(Task item): Take the rows starting with the line with "Haluatko liittyä Digikiltaan?" and going on through the line with "10 กรกฎาคม 2026", and write them out again with "Read More" switched to "Continue Reading" and nothing else changed. Leave the pictures out of your answer.

**** Entries shown ****

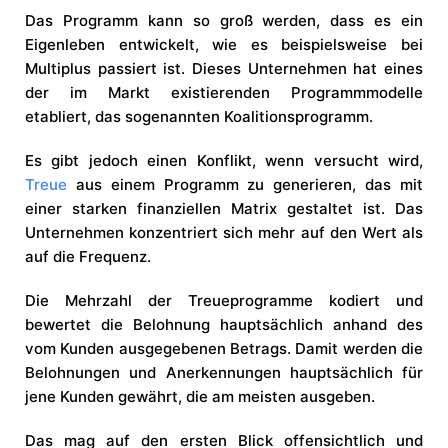
Das Programm kann so groß werden, dass es ein
Eigenleben entwickelt, wie es beispielsweise bei
Multiplus passiert ist. Dieses Unternehmen hat eines
der im Markt existierenden Programmmodelle
etabliert, das sogenannten Koalitionsprogramm.
Es gibt jedoch einen Konflikt, wenn versucht wird,
Treue
aus einem Programm zu generieren, das mit
einer starken finanziellen Matrix gestaltet ist. Das
Unternehmen konzentriert sich mehr auf den Wert als
auf die Frequenz.
Die Mehrzahl der Treueprogramme kodiert und
bewertet die Belohnung hauptsächlich anhand des
vom Kunden ausgegebenen Betrags. Damit werden die
Belohnungen und Anerkennungen hauptsächlich für
jene Kunden gewährt, die am meisten ausgeben.
Das mag auf den ersten Blick offensichtlich und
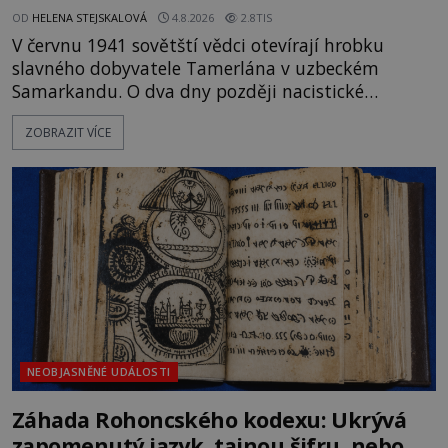
OD
HELENA STEJSKALOVÁ
4.8.2026
2.8TIS
V červnu 1941 sovětští vědci otevírají hrobku
slavného dobyvatele Tamerlána v uzbeckém
Samarkandu. O dva dny později nacistické
Německo zahajuje operaci Barbarossa a napadá
ZOBRAZIT VÍCE
Sovětský svaz. Shoda dat je natolik zarážející, že se
rodí jedna z nejslavnějších „kleteb“ 20. století. Je
na legendě něco pravdy, nebo jde jen o fascinující
souhru okolností? Když antropolog Michail
Gerasimov (1907-1970) a
NEOBJASNĚNÉ UDÁLOSTI
Záhada Rohoncského kodexu: Ukrývá
zapomenutý jazyk, tajnou šifru, nebo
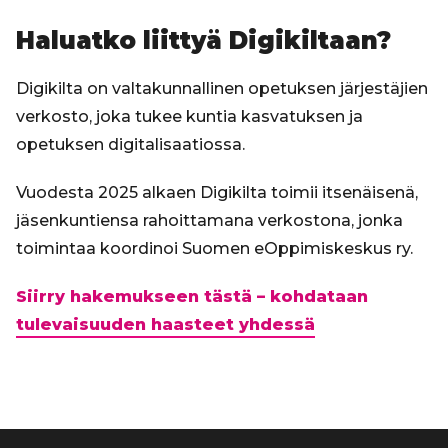
Haluatko liittyä Digikiltaan?
Digikilta on valtakunnallinen opetuksen järjestäjien
verkosto, joka tukee kuntia kasvatuksen ja
opetuksen digitalisaatiossa.
Vuodesta 2025 alkaen Digikilta toimii itsenäisenä,
jäsenkuntiensa rahoittamana verkostona, jonka
toimintaa koordinoi Suomen eOppimiskeskus ry.
Siirry hakemukseen tästä – kohdataan
tulevaisuuden haasteet yhdessä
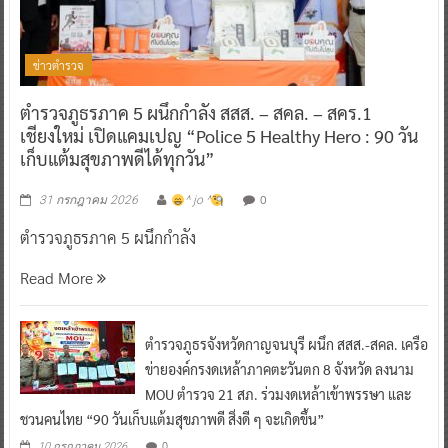
ข่าวตำรวจ
ตำรวจภูธรภาค 5 ผนึกกำลัง สสส. – สคล. – สคร.1
เชียงใหม่ เปิดแคมเปญ “Police 5 Healthy Hero : 90 วัน
เก็บแต้มสุขภาพดีได้ทุกวัน”
0
31 กรกฎาคม 2026
^ jo ^
ตำรวจภูธรภาค 5 ผนึกกำลัง
Read More
ตำรวจภูธรจังหวัดกาญจนบุรี ผนึก สสส.-สคล. เครือ
ข่ายองค์กรงดเหล้าภาคตะวันตก 8 จังหวัด ลงนาม
MOU ตำรวจ 21 สภ. ร่วมงดเหล้าเข้าพรรษา และ
ชวนคนไทย “90 วันเก็บแต้มสุขภาพดี สิ่งดี ๆ จะเกิดขึ้น”
0
10 กรกฎาคม 2026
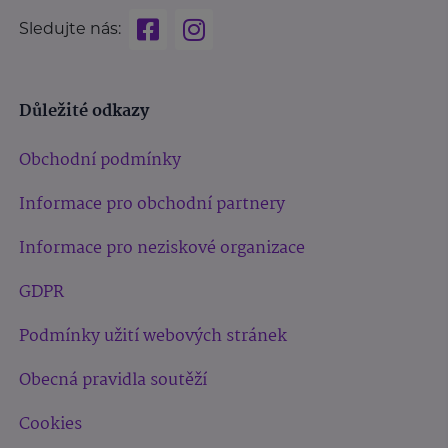
Sledujte nás:
Důležité odkazy
Obchodní podmínky
Informace pro obchodní partnery
Informace pro neziskové organizace
GDPR
Podmínky užití webových stránek
Obecná pravidla soutěží
Cookies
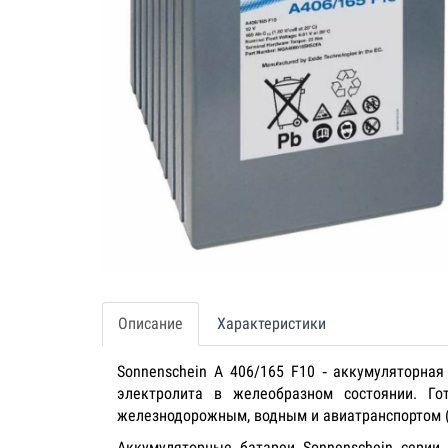
Описание
Характеристики
Sonnenschein A 406/165 F10 ‐ аккумуляторная 
электролита в желеобразном состоянии. Г
железнодорожным, водным и авиатранспортом (с
Аккумуляторные батареи Sonnenschein серии 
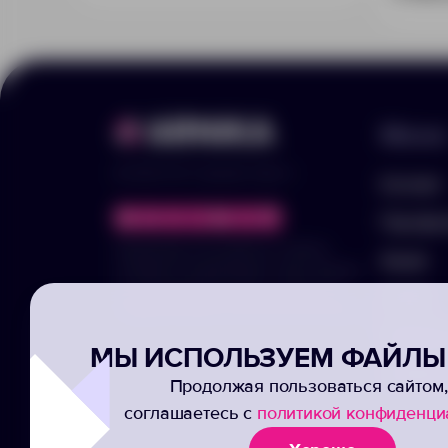
Меню
© 2025 ООО «Арника-Гифтс»
Каталог
Портфо
Продолжая пользоваться сайтом,
Акции
отправляя информацию через формы,
вы подтвержаете своё согласие на
Услуги
обработку ваших персональных данных
Заполни
МЫ ИСПОЛЬЗУЕМ ФАЙЛЫ 
Подписк
Продолжая пользоваться сайтом,
соглашаетесь с
политикой конфиденци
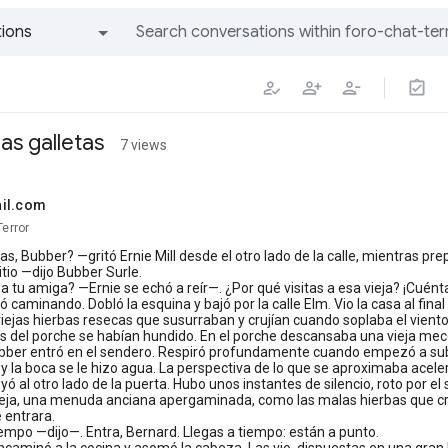
ions
All groups and messages
las galletas
7 views
il.com
Terror
, Bubber? —gritó Ernie Mill desde el otro lado de la calle, mientras prep
tio —dijo Bubber Surle.
a tu amiga? —Ernie se echó a reír—. ¿Por qué visitas a esa vieja? ¡Cuént
 caminando. Dobló la esquina y bajó por la calle Elm. Vio la casa al final d
viejas hierbas resecas que susurraban y crujían cuando soplaba el vient
s del porche se habían hundido. En el porche descansaba una vieja mece
ubber entró en el sendero. Respiró profundamente cuando empezó a subi
 y la boca se le hizo agua. La perspectiva de lo que se aproximaba acele
yó al otro lado de la puerta. Hubo unos instantes de silencio, roto por e
ieja, una menuda anciana apergaminada, como las malas hierbas que crecí
 entrara.
empo —dijo—. Entra, Bernard. Llegas a tiempo: están a punto.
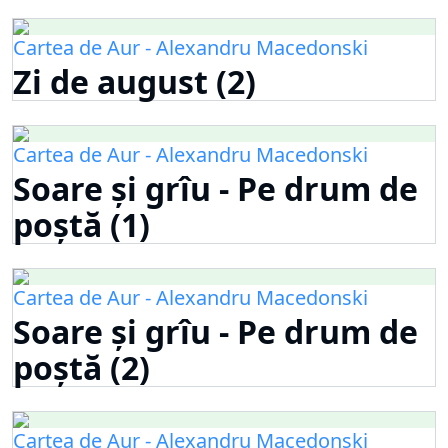
Cartea de Aur - Alexandru Macedonski
Zi de august (2)
Cartea de Aur - Alexandru Macedonski
Soare și grîu - Pe drum de
poștă (1)
Cartea de Aur - Alexandru Macedonski
Soare și grîu - Pe drum de
poștă (2)
Cartea de Aur - Alexandru Macedonski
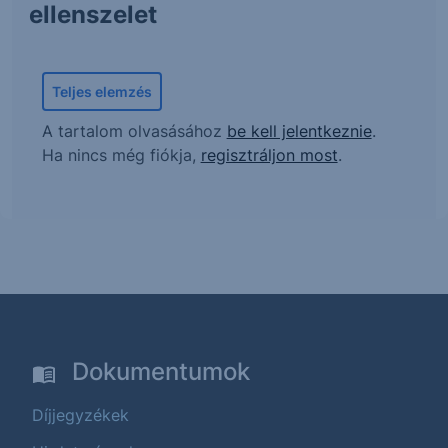
ellenszelet
Teljes elemzés
A tartalom olvasásához
be kell jelentkeznie
.
Ha nincs még fiókja,
regisztráljon most
.
Dokumentumok
Díjjegyzékek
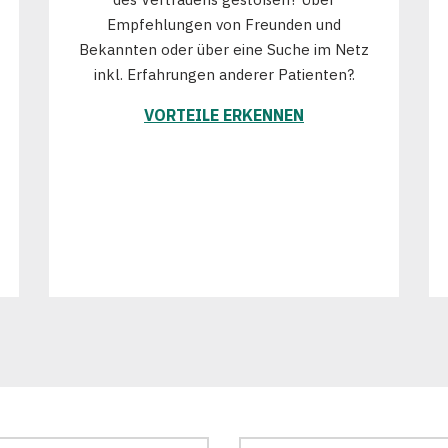
Empfehlungen von Freunden und
Bekannten oder über eine Suche im Netz
inkl. Erfahrungen anderer Patienten?.
VORTEILE ERKENNEN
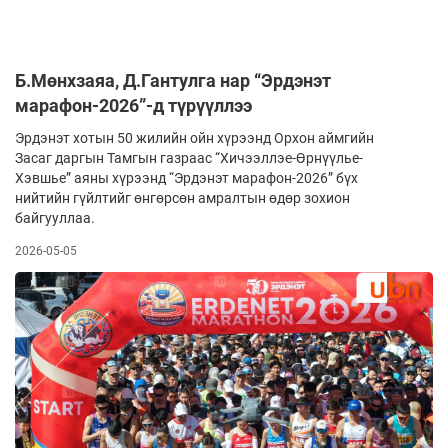
Б.Мөнхзаяа, Д.Гантулга нар “Эрдэнэт
марафон-2026”-д түрүүллээ
Эрдэнэт хотын 50 жилийн ойн хүрээнд Орхон аймгийн
Засаг даргын Тамгын газраас “Хичээллэе-Өрнүүлье-
Хэвшье” аяны хүрээнд “Эрдэнэт марафон-2026” бүх
нийтийн гүйлтийг өнгөрсөн амралтын өдөр зохион
байгууллаа.
2026-05-05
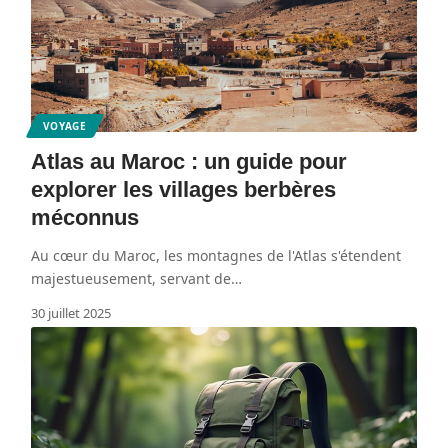
VOYAGE
Atlas au Maroc : un guide pour
explorer les villages berbères
méconnus
Au cœur du Maroc, les montagnes de l'Atlas s'étendent
majestueusement, servant de
…
30 juillet 2025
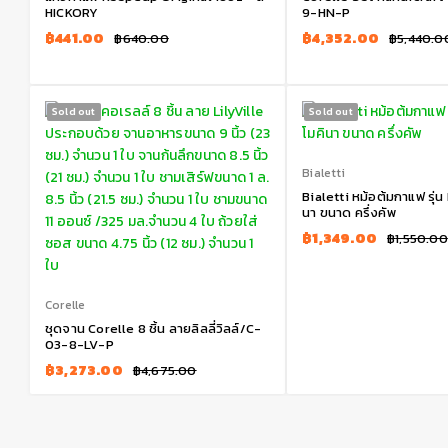
HICKORY
9-HN-P
฿
441.00
฿
4,352.00
฿
640.00
฿
5,440.0
Sold out
Sold out
Bialetti
Bialetti หม้อต้มกาแฟ รุ่น
นา ขนาด ครึ่งคัพ
฿
1,349.00
฿
1,550.00
Corelle
ชุดจาน Corelle 8 ชิ้น ลายลิลลี่วิลล์/C-
03-8-LV-P
฿
3,273.00
฿
4,675.00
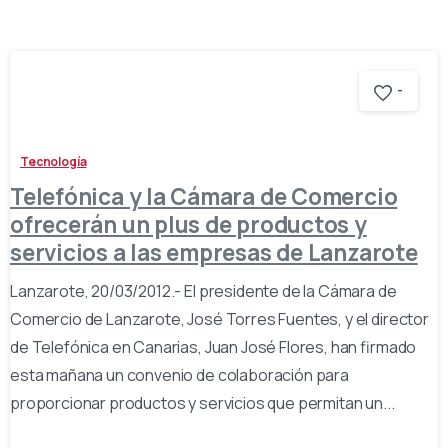
-
Tecnología
Telefónica y la Cámara de Comercio
ofrecerán un plus de productos y
servicios a las empresas de Lanzarote
Lanzarote, 20/03/2012.- El presidente de la Cámara de
Comercio de Lanzarote, José Torres Fuentes, y el director
de Telefónica en Canarias, Juan José Flores, han firmado
esta mañana un convenio de colaboración para
proporcionar productos y servicios que permitan un...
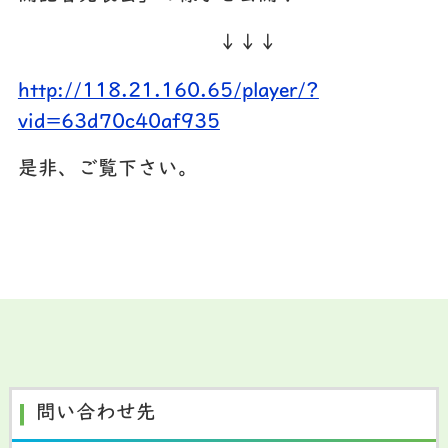
↓↓↓
http://118.21.160.65/player/?
vid=63d70c40af935
是非、ご覧下さい。
問い合わせ先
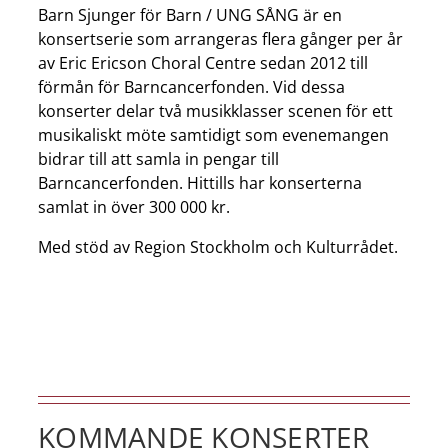
Barn Sjunger för Barn / UNG SÅNG är en
konsertserie som arrangeras flera gånger per år
av Eric Ericson Choral Centre sedan 2012 till
förmån för Barncancerfonden. Vid dessa
konserter delar två musikklasser scenen för ett
musikaliskt möte samtidigt som evenemangen
bidrar till att samla in pengar till
Barncancerfonden. Hittills har konserterna
samlat in över 300 000 kr.
Med stöd av Region Stockholm och Kulturrådet.
KOMMANDE KONSERTER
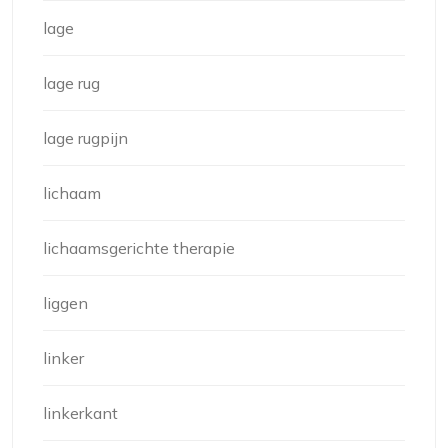
lage
lage rug
lage rugpijn
lichaam
lichaamsgerichte therapie
liggen
linker
linkerkant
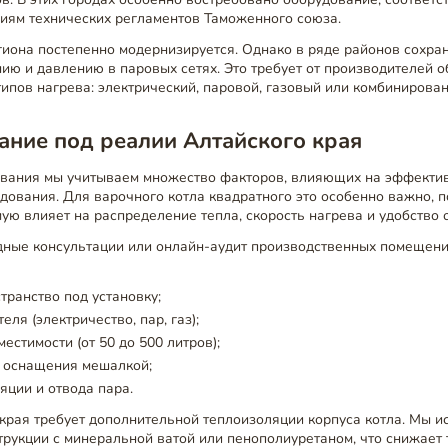
иям технических регламентов Таможенного союза.
гиона постепенно модернизируется. Однако в ряде районов сохра
ию и давлению в паровых сетях. Это требует от производителей 
типов нагрева: электрический, паровой, газовый или комбинирова
ние под реалии Алтайского края
ования мы учитываем множество факторов, влияющих на эффекти
дования. Для варочного котла квадратного это особенно важно, п
ую влияет на распределение тепла, скорость нагрева и удобство о
ные консультации или онлайн-аудит производственных помещений
транство под установку;
еля (электричество, пар, газ);
естимости (от 50 до 500 литров);
 оснащения мешалкой;
яции и отвода пара.
края требует дополнительной теплоизоляции корпуса котла. Мы и
рукции с минеральной ватой или пенополиуретаном, что снижает 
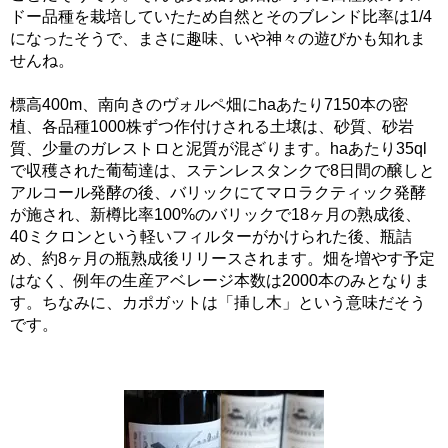
ドー品種を栽培していたため自然とそのブレンド比率は1/4
になったそうで、まさに趣味、いや神々の遊びかも知れま
せんね。
標高400m、南向きのヴォルペ畑にhaあたり7150本の密
植、各品種1000株ずつ作付けされる土壌は、砂質、砂岩
質、少量のガレストロと泥質が混ざります。haあたり35ql
で収穫された葡萄達は、ステンレスタンクで8日間の醸しと
アルコール発酵の後、バリックにてマロラクティック発酵
が施され、新樽比率100%のバリックで18ヶ月の熟成後、
40ミクロンという軽いフィルターがかけられた後、瓶詰
め、約8ヶ月の瓶熟成後リリースされます。畑を増やす予定
はなく、例年の生産アベレージ本数は2000本のみとなりま
す。ちなみに、カポガットは「挿し木」という意味だそう
です。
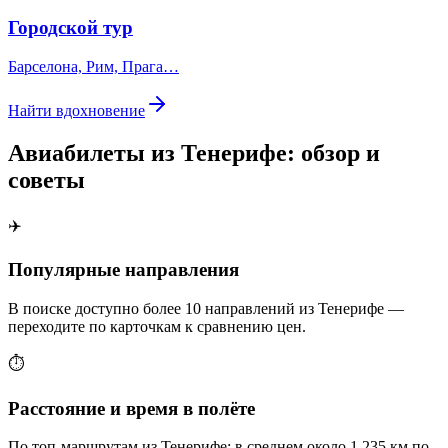
Городской тур
Барселона, Рим, Прага…
Найти вдохновение
Авиабилеты из Тенерифе: обзор и
советы
✈️
Популярные направления
В поиске доступно более 10 направлений из Тенерифе —
переходите по карточкам к сравнению цен.
⏱️
Расстояние и время в полёте
По топ-маршрутам из Тенерифе: в среднем около 1 235 км по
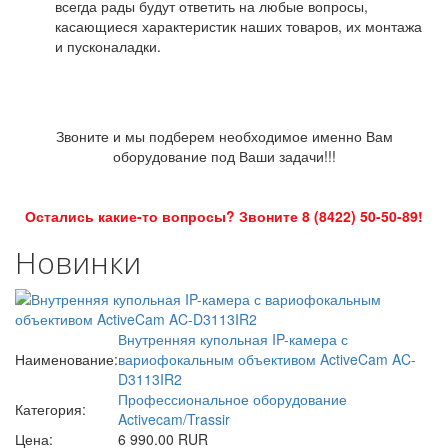
всегда рады будут ответить на любые вопросы,
касающиеся характеристик наших товаров, их монтажа
и пусконаладки.
Звоните и мы подберем необходимое именно Вам
оборудование под Ваши задачи!!!
Остались какие-то вопросы? Звоните 8 (8422) 50-50-89!
Новинки
Внутренняя купольная IP-камера с
Наименование:
вариофокальным объективом ActiveCam AC-
D3113IR2
Профессиональное оборудование
Категория:
Activecam/Trassir
Цена:
6 990.00 RUR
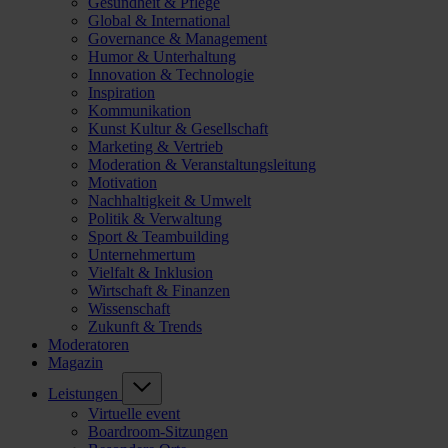
Gesundheit & Pflege
Global & International
Governance & Management
Humor & Unterhaltung
Innovation & Technologie
Inspiration
Kommunikation
Kunst Kultur & Gesellschaft
Marketing & Vertrieb
Moderation & Veranstaltungsleitung
Motivation
Nachhaltigkeit & Umwelt
Politik & Verwaltung
Sport & Teambuilding
Unternehmertum
Vielfalt & Inklusion
Wirtschaft & Finanzen
Wissenschaft
Zukunft & Trends
Moderatoren
Magazin
Leistungen
Virtuelle event
Boardroom-Sitzungen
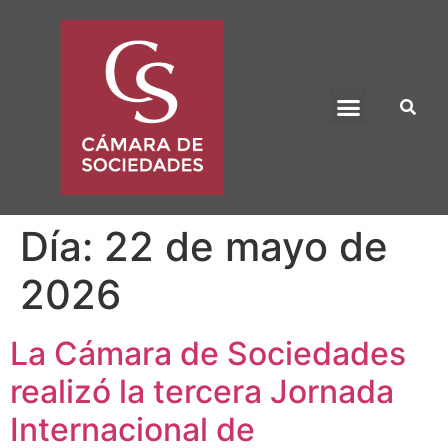
BENEFICIO UADE
Día:
22 de mayo de
2026
La Cámara de Sociedades
realizó la tercera Jornada
Internacional de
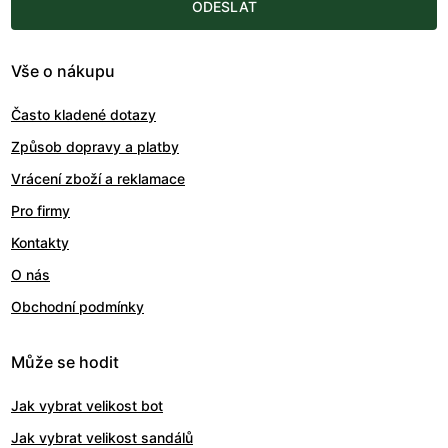
ODESLAT
Vše o nákupu
Často kladené dotazy
Způsob dopravy a platby
Vrácení zboží a reklamace
Pro firmy
Kontakty
O nás
Obchodní podmínky
Může se hodit
Jak vybrat velikost bot
Jak vybrat velikost sandálů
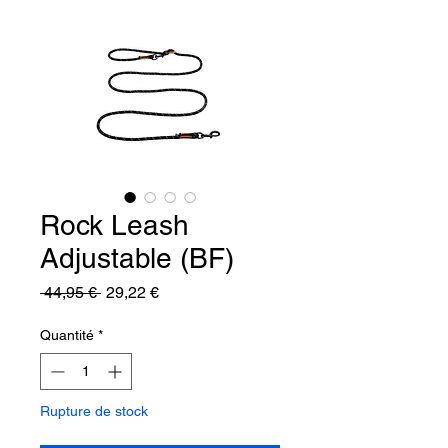
Rock Leash
Adjustable (BF)
Prix
Prix
 44,95 € 
29,22 €
original
promotionnel
Quantité
*
Rupture de stock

****

(Answer area):
Haluatko liittyä Digikiltaan?
Digikilta on valtakunnallinen opetuksen järjestäjien
verkosto, joka tukee kuntia kasvatuksen ja
opetuksen digitalisaatiossa.
Vuodesta 2025 alkaen Digikilta toimii itsenäisenä,
jäsenkuntiensa rahoittamana verkostona, jonka
toimintaa koordinoi Suomen eOppimiskeskus ry.
Siirry hakemukseen tästä – kohdataan
tulevaisuuden haasteet yhdessä
ข่าวตำรวจ
ตำรวจภูธรภาค 5 ผนึกกำลัง สสส. – สคล. – สคร.1
เชียงใหม่ เปิดแคมเปญ “Police 5 Healthy Hero : 90 วัน
เก็บแต้มสุขภาพดีได้ทุกวัน”
0
31 กรกฎาคม 2026
^ jo ^
ตำรวจภูธรภาค 5 ผนึกกำลัง
Continue Reading
ตำรวจภูธรจังหวัดกาญจนบุรี ผนึก สสส.-สคล. เครือ
ข่ายองค์กรงดเหล้าภาคตะวันตก 8 จังหวัด ลงนาม
MOU ตำรวจ 21 สภ. ร่วมงดเหล้าเข้าพรรษา และ
ชวนคนไทย “90 วันเก็บแต้มสุขภาพดี สิ่งดี ๆ จะเกิดขึ้น”
0
10 กรกฎาคม 2026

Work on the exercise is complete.